Séminaire n°5
Quand les affects confondent parole et musique
Intervenant : Bernard Lortat-Jacob, directeur de recherche honoraire au CNRS, CREM/CNRS
Contact : lortat.jacob(at)free.fr ; http://lortajablog.free.fr/
Date : 11/05/09
Résumé :
Le champ des affects se partage sur le plan sonore entre la langue et
la musique, dans des conditions que je me propose d’analyser. Un modèle
semble à première vue s’imposer, qui donne à la langue une fonction
fortement attributive et faiblement affective, et à la musique, une
fonction fortement affective et faiblement attributive. Trois cas
envisagés permettent de repenser ce clivage classique. La musique,
certes, est liée aux affects, mais pas exclusivement. C’est ainsi que
dans une situation de stricte tradition orale, en Albanie ou en
Sardaigne, les chanteurs (s’)émeuvent en chantant, bien sûr; mais
surtout, ils objectivisent leurs rôles en les rendant audibles, se
reconnaissent des paternités stylistiques et disent en définitive qui
ils sont. La langue, pour sa part, est fondamentalement dotée de
propriétés musicales. Aussi est-ce à partir de contours intonationnels
finement mélodisés qu’une femme sarde, par sa maîtrise de divers
registres phoniques, a la possibilité de désigner ses destinataires
sans même les nommer [je montrerai quelques schémas intonationnels
particulièrement signifiants]. Une autre femme (albanaise, celle-ci)

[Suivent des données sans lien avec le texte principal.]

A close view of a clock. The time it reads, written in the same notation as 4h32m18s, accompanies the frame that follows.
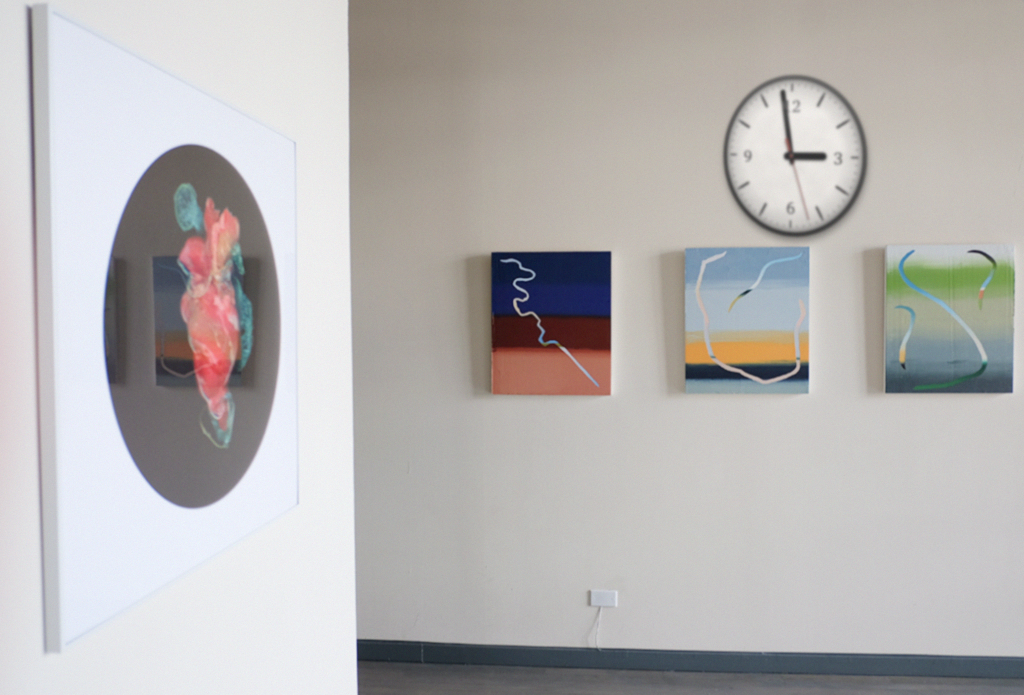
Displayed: 2h58m27s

n’utilise pas les mots de sa langue lorsqu’elle est en famille : elle
babille surtout et organise son discours à partir de petits cris
finement modulés qui se distinguent sémantiquement les uns des autres
par leur profil sonore. La communication affective se voit donc dotée
d’un étrange pouvoir : celui de faire disparaître des clivages
ordinaires et de confondre ce que les champs disciplinaires
ordinairement distinguent : la langue et la musique.
Mots-clés : linguistique, ethnomusicologie, anthropologie, tradition orale, prosodie, pragmatique, acoustique.